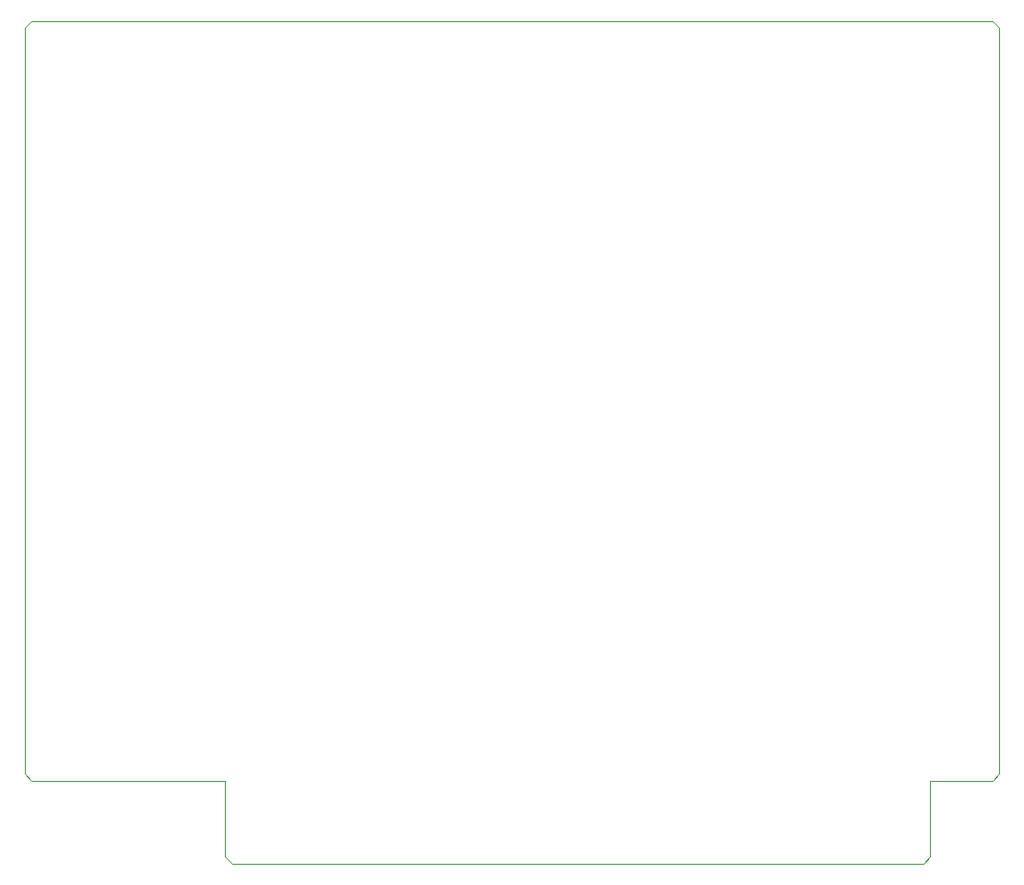
<source format=gbr>
G04 #@! TF.GenerationSoftware,KiCad,Pcbnew,(6.0.2-0)*
G04 #@! TF.CreationDate,2022-02-20T11:19:09-05:00*
G04 #@! TF.ProjectId,Apple2IORPi,4170706c-6532-4494-9f52-50692e6b6963,0.6*
G04 #@! TF.SameCoordinates,Original*
G04 #@! TF.FileFunction,Profile,NP*
%FSLAX46Y46*%
G04 Gerber Fmt 4.6, Leading zero omitted, Abs format (unit mm)*
G04 Created by KiCad (PCBNEW (6.0.2-0)) date 2022-02-20 11:19:09*
%MOMM*%
%LPD*%
G01*
G04 APERTURE LIST*
G04 #@! TA.AperFunction,Profile*
%ADD10C,0.050000*%
G04 #@! TD*
G04 APERTURE END LIST*
D10*
X122555000Y-111760000D02*
X122555000Y-118745000D01*
X104140000Y-111125000D02*
X104140000Y-42545000D01*
X193040000Y-111760000D02*
X193675000Y-111125000D01*
X193675000Y-111125000D02*
X193675000Y-42545000D01*
X108585000Y-111760000D02*
X122555000Y-111760000D01*
X193675000Y-42545000D02*
X193040000Y-41910000D01*
X108585000Y-111760000D02*
X104775000Y-111760000D01*
X123190000Y-119380000D02*
X186690000Y-119380000D01*
X104775000Y-41910000D02*
X193040000Y-41910000D01*
X122555000Y-118745000D02*
X123190000Y-119380000D01*
X186690000Y-119380000D02*
X187325000Y-118745000D01*
X187325000Y-118745000D02*
X187325000Y-111760000D01*
X187325000Y-111760000D02*
X193040000Y-111760000D01*
X104140000Y-42545000D02*
X104775000Y-41910000D01*
X104775000Y-111760000D02*
X104140000Y-111125000D01*
M02*

</source>
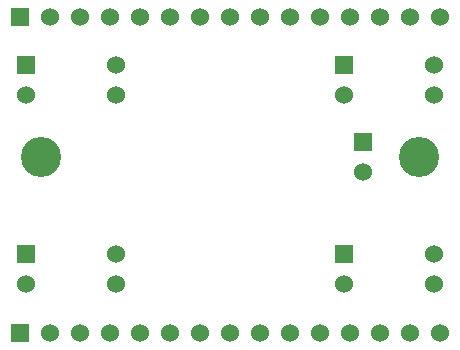
<source format=gbs>
G04 (created by PCBNEW (2013-mar-13)-testing) date Mon 29 Sep 2014 05:02:38 PM PDT*
%MOIN*%
G04 Gerber Fmt 3.4, Leading zero omitted, Abs format*
%FSLAX34Y34*%
G01*
G70*
G90*
G04 APERTURE LIST*
%ADD10C,0.005906*%
%ADD11R,0.060000X0.060000*%
%ADD12C,0.060000*%
%ADD13C,0.133900*%
G04 APERTURE END LIST*
G54D10*
G54D11*
X20559Y-33425D03*
G54D12*
X21559Y-33425D03*
X22559Y-33425D03*
X23559Y-33425D03*
X24559Y-33425D03*
X25559Y-33425D03*
X26559Y-33425D03*
X27559Y-33425D03*
X28559Y-33425D03*
X29559Y-33425D03*
X30559Y-33425D03*
X31559Y-33425D03*
X32559Y-33425D03*
X33559Y-33425D03*
X34559Y-33425D03*
G54D11*
X20559Y-22893D03*
G54D12*
X21559Y-22893D03*
X22559Y-22893D03*
X23559Y-22893D03*
X24559Y-22893D03*
X25559Y-22893D03*
X26559Y-22893D03*
X27559Y-22893D03*
X28559Y-22893D03*
X29559Y-22893D03*
X30559Y-22893D03*
X31559Y-22893D03*
X32559Y-22893D03*
X33559Y-22893D03*
X34559Y-22893D03*
G54D11*
X32007Y-27059D03*
G54D12*
X32007Y-28059D03*
G54D13*
X21259Y-27559D03*
X33858Y-27559D03*
G54D11*
X31374Y-30799D03*
G54D12*
X34374Y-30799D03*
X31374Y-31799D03*
X34374Y-31799D03*
G54D11*
X31374Y-24500D03*
G54D12*
X34374Y-24500D03*
X31374Y-25500D03*
X34374Y-25500D03*
G54D11*
X20744Y-30799D03*
G54D12*
X23744Y-30799D03*
X20744Y-31799D03*
X23744Y-31799D03*
G54D11*
X20744Y-24500D03*
G54D12*
X23744Y-24500D03*
X20744Y-25500D03*
X23744Y-25500D03*
M02*

</source>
= = = = =
**To do**
Exactly the lines from the one containing "X27559Y-22893D03*" to the final line of the entries must be restated, and no others.

**Answer to this task**
X27559Y-22893D03*
X28559Y-22893D03*
X29559Y-22893D03*
X30559Y-22893D03*
X31559Y-22893D03*
X32559Y-22893D03*
X33559Y-22893D03*
X34559Y-22893D03*
G54D11*
X32007Y-27059D03*
G54D12*
X32007Y-28059D03*
G54D13*
X21259Y-27559D03*
X33858Y-27559D03*
G54D11*
X31374Y-30799D03*
G54D12*
X34374Y-30799D03*
X31374Y-31799D03*
X34374Y-31799D03*
G54D11*
X31374Y-24500D03*
G54D12*
X34374Y-24500D03*
X31374Y-25500D03*
X34374Y-25500D03*
G54D11*
X20744Y-30799D03*
G54D12*
X23744Y-30799D03*
X20744Y-31799D03*
X23744Y-31799D03*
G54D11*
X20744Y-24500D03*
G54D12*
X23744Y-24500D03*
X20744Y-25500D03*
X23744Y-25500D03*
M02*

</source>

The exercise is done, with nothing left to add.